English    Türkçe    فارسی   

5
3208-3217

  • Sen de o hastalık, o dert zamanını hatırla da Eyaz gibi postuna bak, ibret al.
  • Pösteki, senin o derde düştüğün zamanki halindir.Eyaz, onun için onu saklamıştır.
  • Yine o kâfir cebrînin kendisini İslama davet eden, cebir inanışını bırakmaya teşvik edip duran sünniye cevap vermesi, sual ve cevabın iki taraflı olarak uzayıp gitmesi.
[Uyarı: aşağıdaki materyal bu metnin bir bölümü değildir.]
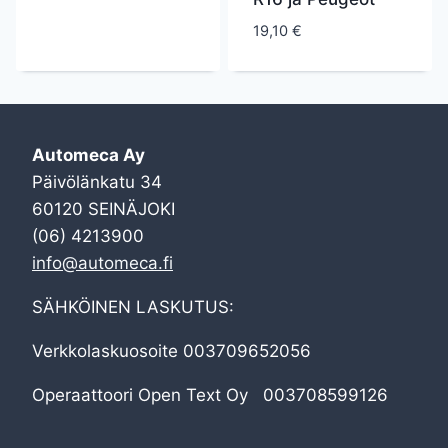
19,10
€
Automeca Ay
Päivölänkatu 34
60120 SEINÄJOKI
(06) 4213900
info@automeca.fi
SÄHKÖINEN LASKUTUS:
Verkkolaskuosoite 003709652056
Operaattoori Open Text Oy 003708599126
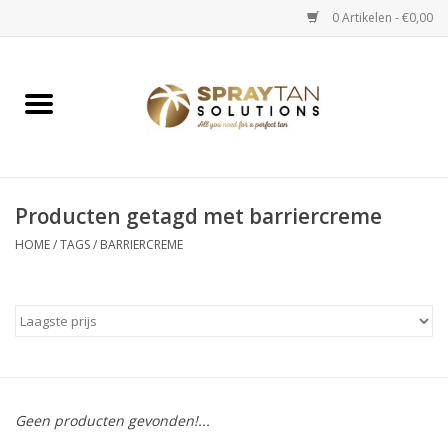
0 Artikelen - €0,00
Home
Spray Tan Apparaten
Spray Tan Starterspakketten
Producten getagd met barriercreme
HOME
/
TAGS
/
BARRIERCREME
Spray Tan Vloeistoffen
Selftan producten
Salon verkoop
Geen producten gevonden!...
Verzorging / Accessoires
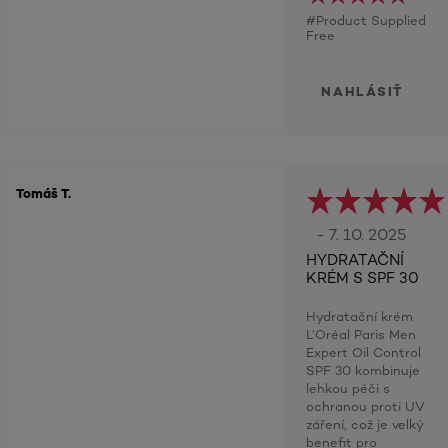
#Product Supplied
Free
NAHLÁSIŤ
Tomáš T.
- 7. 10. 2025
HYDRATAČNÍ
KRÉM S SPF 30
Hydratační krém
L’Oréal Paris Men
Expert Oil Control
SPF 30 kombinuje
lehkou péči s
ochranou proti UV
záření, což je velký
benefit pro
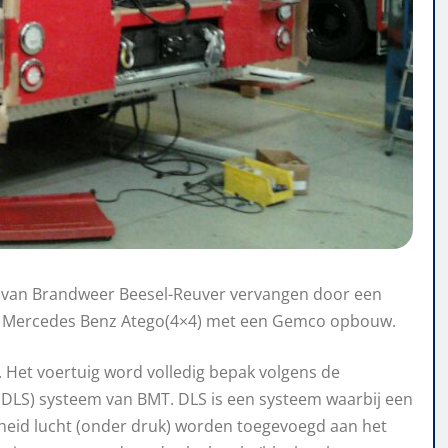
t van Brandweer Beesel-Reuver vervangen door een
en Mercedes Benz Atego(4×4) met een Gemco opbouw.
Het voertuig word volledig bepak volgens de
 (DLS) systeem van BMT. DLS is een systeem waarbij een
heid lucht (onder druk) worden toegevoegd aan het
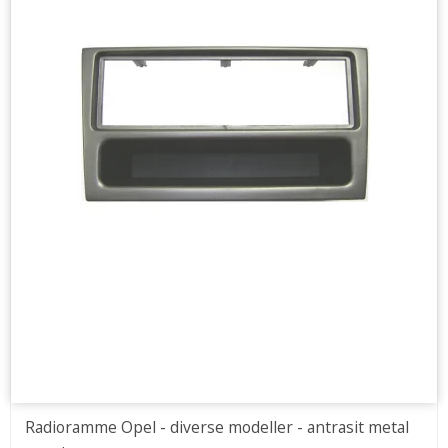
Radioramme Opel - diverse modeller - antrasit metal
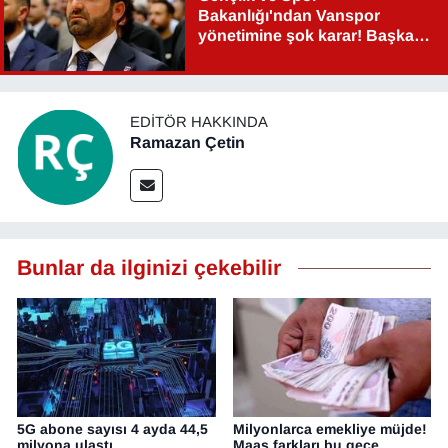
Bakanlığı'ndan Vanspor
YEREL
yönetimine şok karar! Başkan
Şahin Aslan görevden alındı!
EDITÖR HAKKINDA
Ramazan Çetin
Bunlar da ilginizi çekebilir
5G abone sayısı 4 ayda 44,5
Milyonlarca emekliye müjde!
milyona ulaştı
Maaş farkları bu gece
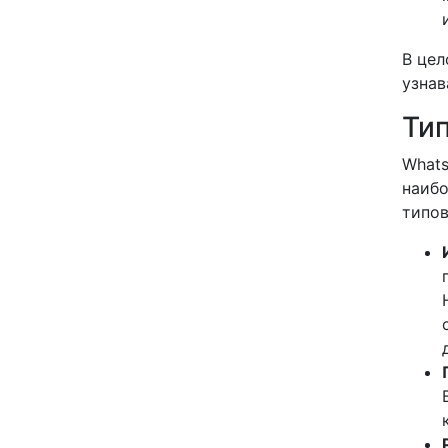
В цел
узнав
Ти
Whats
наибо
типов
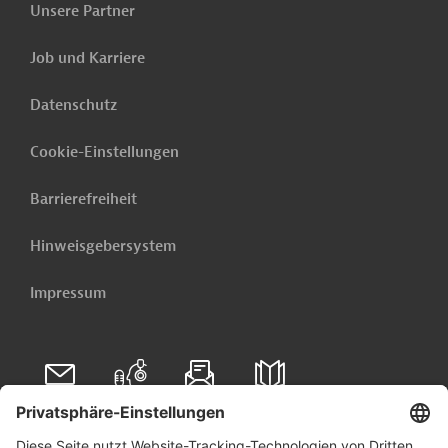
Unser E-Mail-Service liefert Ihnen täglich
Unsere Partner
die neuesten öffentlichen Ausschreibungen und Projekte
aus der ganzen Welt - direkt in Ihr Postfach.
Job und Karriere
Jetzt einrichten lassen
Datenschutz
Cookie-Einstellungen
Barrierefreiheit
Hinweisgebersystem
Impressum
Folgen Sie uns auf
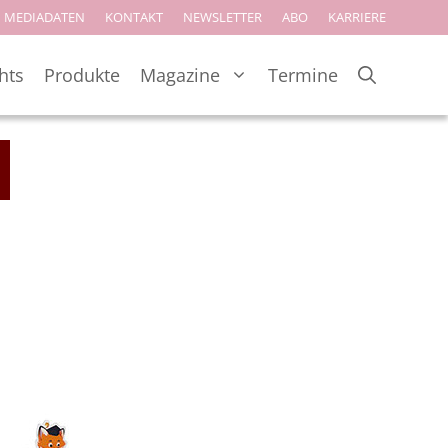
MEDIADATEN
KONTAKT
NEWSLETTER
ABO
KARRIERE
hts
Produkte
Magazine
Termine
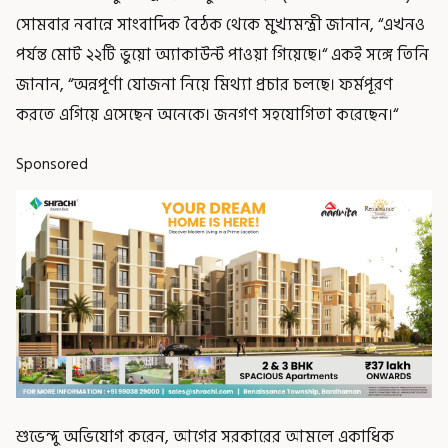
সোমবার নবান্নে সাংবাদিক বৈঠক থেকে মুখ্যমন্ত্রী জানান, “এখনও
পর্যন্ত মোট ২২টি ভুয়ো অ্যাকাউন্ট পাওয়া গিয়েছে।“ একই সঙ্গে তিনি
জানান, “অন্নপূর্ণা যোজনা নিয়ে মিথ্যা প্রচার চলছে। ফর্মপূরণ
করতে এগিয়ে এসেছেন অনেকে। জনগণ সহযোগিতা করেছেন।“
Sponsored
শুভেন্দু অভিযোগ করেন, আগের সরকারের আমলে একাধিক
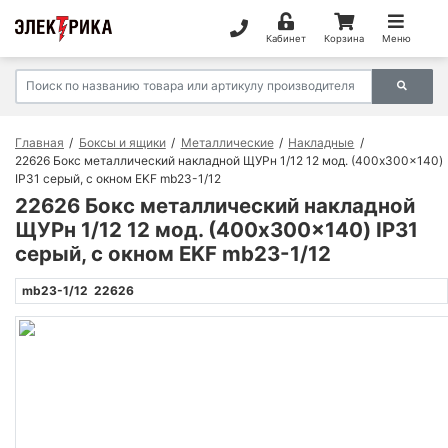
Кабинет
Корзина
Меню
Главная
Боксы и ящики
Металлические
Накладные
22626 Бокс металлический накладной ЩУРн 1/12 12 мод. (400x300x140)
IP31 серый, с окном EKF mb23-1/12
22626 Бокс металлический накладной
ЩУРн 1/12 12 мод. (400x300x140) IP31
серый, с окном EKF mb23-1/12
mb23-1/12
22626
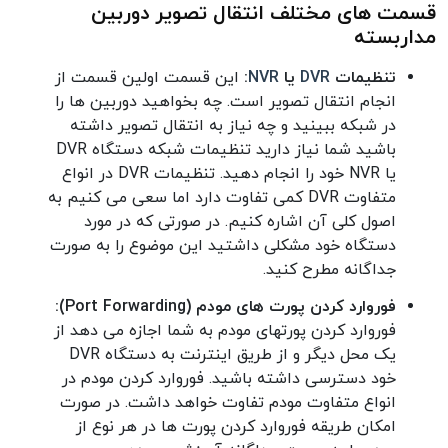
قسمت های مختلف انتقال تصویر دوربین
مداربسته
تنظیمات
DVR
یا
NVR
:
این قسمت اولین قسمت از
انجام انتقال تصویر است. چه بخواهید دوربین ها را
در شبکه ببینید و چه نیاز به انتقال تصویر داشته
باشید شما نیاز دارید تنظیمات شبکه دستگاه DVR
یا NVR خود را انجام دهید. تنظیمات DVR در انواع
متفاوت DVR کمی تفاوت دارد اما سعی می کنیم به
اصول کلی آن اشاره کنیم. در صورتی که در مورد
دستگاه خود مشکلی داشتید این موضوع را به صورت
جداگانه مطرح کنید.
فوروارد کردن پورت های مودم (Port Forwarding):
فوروارد کردن پورتهای مودم به شما اجازه می دهد از
یک محل دیگر و از طریق اینترنت به دستگاه DVR
خود دسترسی داشته باشید. فوروارد کردن مودم در
انواع متفاوت مودم تفاوت خواهد داشت. در صورت
امکان طریقه فوروارد کردن پورت ها در هر نوع از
Müşkül olan şeyi ve cevap verme kudretini ancak hakikî aşk halleder, kesip atar, aşkın sualden, cevaptan pervası yoktur. "Ve bu da Tanrı'nın ihsanıdır, dilediğine verir."
  • Cebrî kâfir, öyle bir cevap vermeye girişti ki müslümanın mantığı, âdeta cevaptan âciz kaldı,şaşırdı. 3210
  • Fakat ben o cevaplarla sualleri hep söylersem söyliyeceğim sözü bırakmalıyım.
  • Halbuki bizim ondan daha mühim söyliyeceğimiz şeyler var ki onlarla anlayışın daha ziyadeleşir.
  • Onun için o sual cevabı azıcık ve kısaca anlattık. Bütün, azla meydana çıkar zaten.
  • Esasen kadere inanmıyanla cebrî arasındaki bu bahis, mahşere kadar sürer gider.
  • Hasmını alt edemeseydin onun mezhebine uyar, onun yolunu tutardın. 3215
  • Onlar da cevapta âciz kalsalardı o bozuk yoldan dönerlerdi.
  • Fakat bu gidişin böyle olması lâzım ki onların hepsi,delillerle yollarının doğruluğuna kanmadalar.